Bloglar

NEFES, KALP VE HAL      

          “Allah size zahir ve batın nimetlerini bol bol verir.” (Lukman, 20) ayetinde geçen zahirî nimetlerin dış organlara ait Allah’ın ihsanı olan taatlar , batinî nimetler de kalpteki duygular ve manevi hallerdir.

Hal böyle iken günümüz insanı dışına çok önem verir oldu. Tabi ki temiz ak pak giyinip çıkacağız fakat bunun artık abartılıp gösterişe ve ısrafa kaydığı zamanlardayız. Halbuki israf bir ifrat hal olup haramdır.

Bir çok müslüman kardeşimizde dışıyla hemhal olup her an halden hale giren kalbinden, nefsinden habersiz, kalpteki salah ve fesadın vücudun her tarafına tesir ettiğinden bir haberdir.

Cüneyd Bağdadî: “Zahirine özen gösteren bir süfi görürsen bilesin ki onun batını haraptır.” der. Namazda, abdestte ve diğer ibadetlerimizde nasıl ki farz ve sünnetlere riayet ederiz.

__Kaynak Veri__:

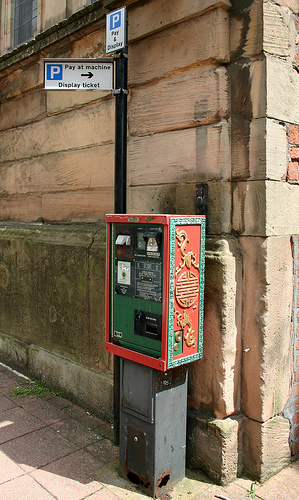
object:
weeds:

__Verilen Görev__:
Verilen metne göre Cüneyd Bağdadî, zahirine özen gösteren bir sufinin batını hakkında ne der?

__Problem Çözümü__:
Onun batınının harap olduğunu söyler.